TESTOSTERONE GEL,TOP
Clinical Criteria Summary
Document 174
Exclusion Criteria
- Active prostate cancer
- Active breast cancer
- Uncontrolled or untreated erythrocytosis (e.g., Hematocrit >48%)
- Severe, untreated Obstructive Sleep Apnea (OSA)
- Unevaluated Prostate Specific Antigen (PSA) level greater than 4 ng/mL or PSA greater than 3 ng/mL in individuals with risk factors for prostate cancer
- Severe lower urinary tract symptoms (International Prostate Symptom Score [IPSS] >19)
- Inadequately controlled congestive heart failure
- Acute Coronary syndrome (ACS), stroke (CVA), or revascularization procedure in the last 4 months
- Thrombophilia or history of unprovoked venous thromboembolism
- Severe liver disease or renal failure
- Desire for future fertility
- Active, unaddressed anabolic steroid misuse
Inclusion Criteria
- Hypogonadism diagnosed by at least one clinical sign or symptom consistent with androgen deficiency
- HIV infected men with low testosterone levels and weight loss
- Receiving high doses of glucocorticoids who have low testosterone levels (daily dose greater than 5mg of prednisone or equivalent for at least 6 months)
- Status post bilateral orchiectomy or unilateral orchiectomy (with documented atrophy of second testicle)

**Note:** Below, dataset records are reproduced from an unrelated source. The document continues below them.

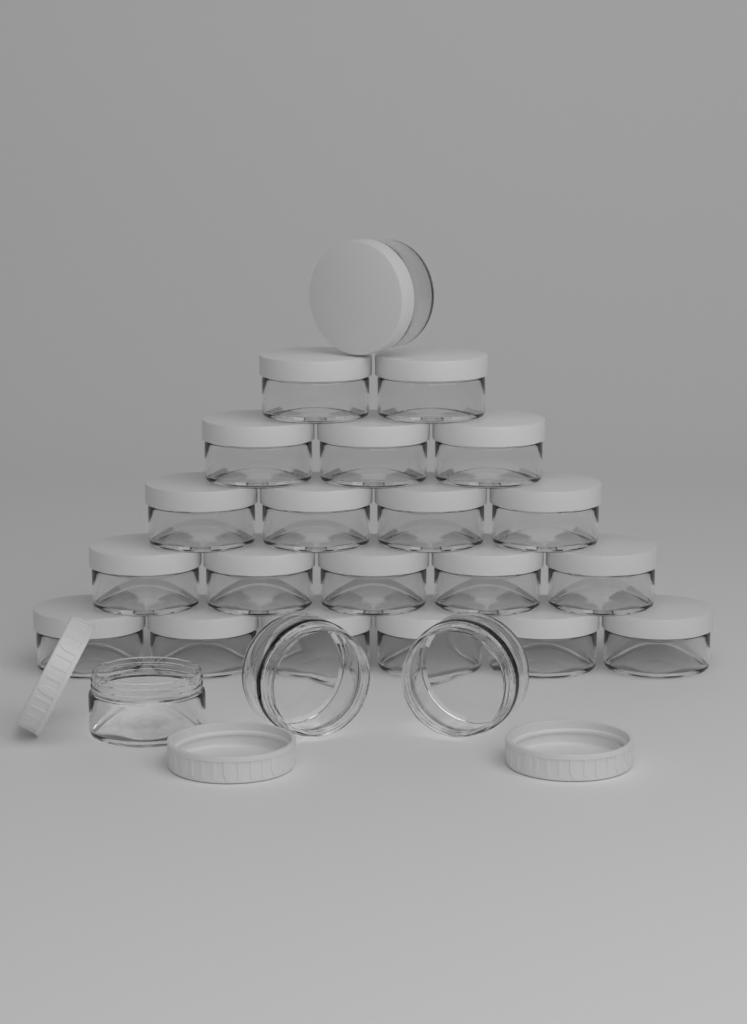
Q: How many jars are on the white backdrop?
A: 24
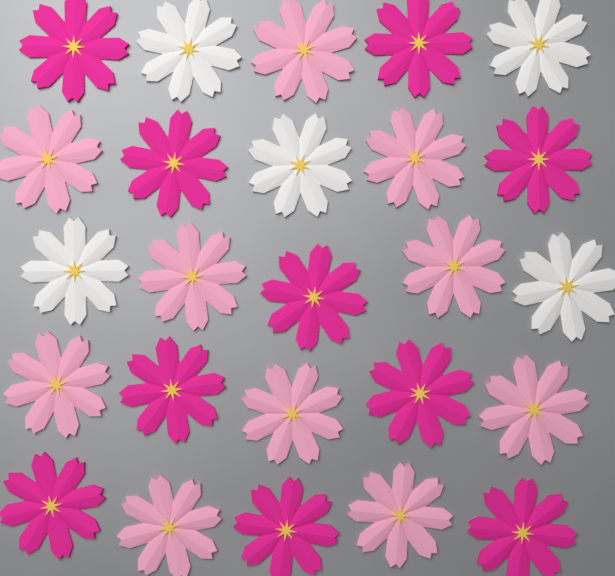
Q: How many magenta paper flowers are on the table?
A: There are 10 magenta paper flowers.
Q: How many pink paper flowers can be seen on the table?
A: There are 10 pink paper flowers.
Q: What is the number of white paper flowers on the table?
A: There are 5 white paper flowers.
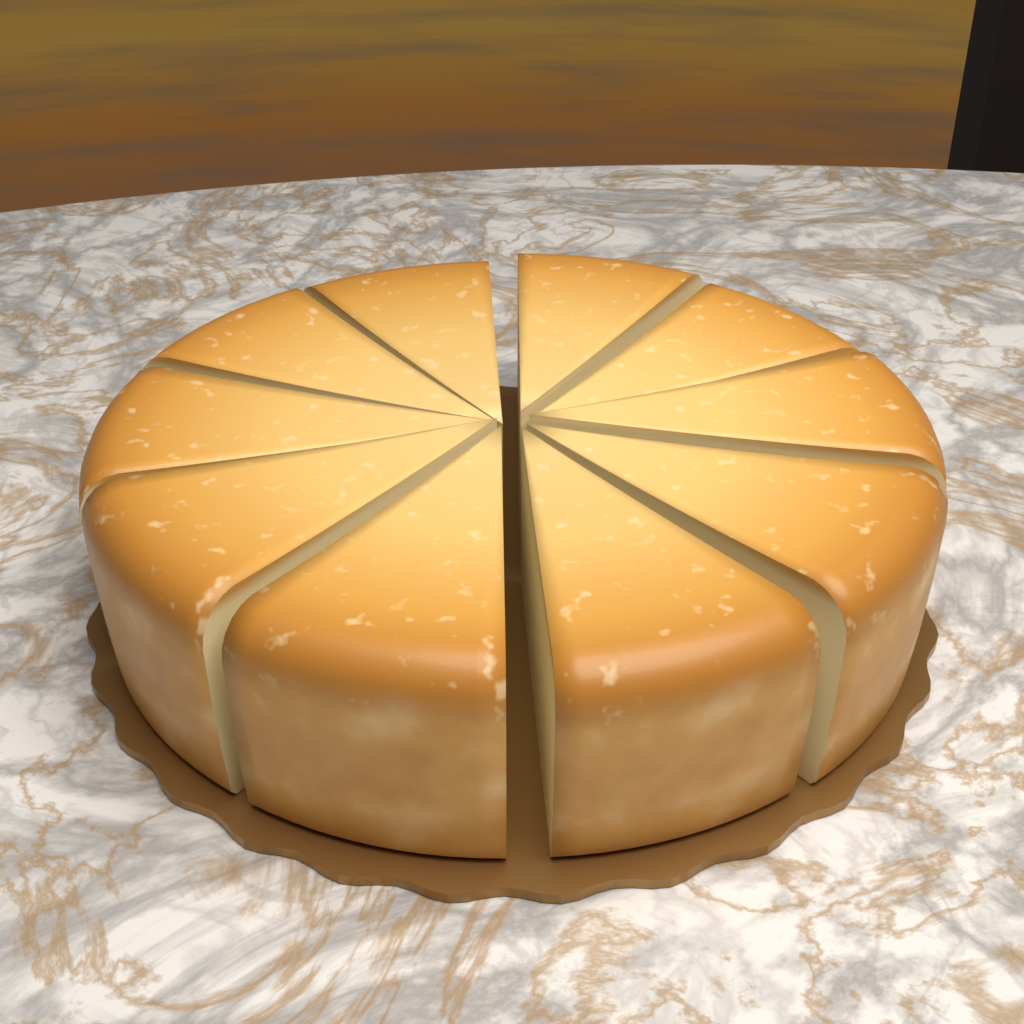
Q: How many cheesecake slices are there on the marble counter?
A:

- Klinefelter Syndrome, Kallmann Syndrome, or Pan-hypopituitarism and signs/symptoms of hypogonadism
Additional Pre-Initiation Requirements
- Document that other potential treatable causes of symptoms of low testosterone levels and their suspected etiologies have been addressed
- Two, unequivocally low baseline, fasting, total testosterone levels (determined based on local laboratory assay and patient specific factors), at least one week apart, between 8am - 10am
- Prior to initiation, potential risks and benefits discussed and documented in the medical record
- Baseline Hemoglobin and Hematocrit, Luteinizing Hormone (LH), Follicle Stimulating Hormone (FSH), and prolactin levels assessed
- Discussion regarding prostate cancer screening and monitoring occurred; if shared decision-making results in screening, PSA is measured
Clinical & Laboratory Considerations
- For patients with Klinefelter Syndrome, Kallmann Syndrome, or Pan-hypopituitarism, a single baseline testosterone level is sufficient
- Free testosterone assessment recommended if concern for Sex Hormone Binding Globulin (SHBG) alterations exists (e.g., elderly, obesity, diabetes, liver or HIV disease, medications such as anticonvulsants/anabolic steroids/progestins, thyroid disease); acceptable measurement methods include equilibrium dialysis or calculation using total testosterone, SHBG, and albumin levels
- For patients on long-standing TRT (>1 year) without documentation, the requirement for two low baseline serum total testosterone levels may be waived case-by-case
- Risk factors for prostate cancer include African-American background, first-degree relative with prostate cancer, and exposure to Agent Orange
Document 737
Indication & Patient Population
- Postmenopausal women (natural or surgically induced) with hypoactive sexual desire disorder (HSDD)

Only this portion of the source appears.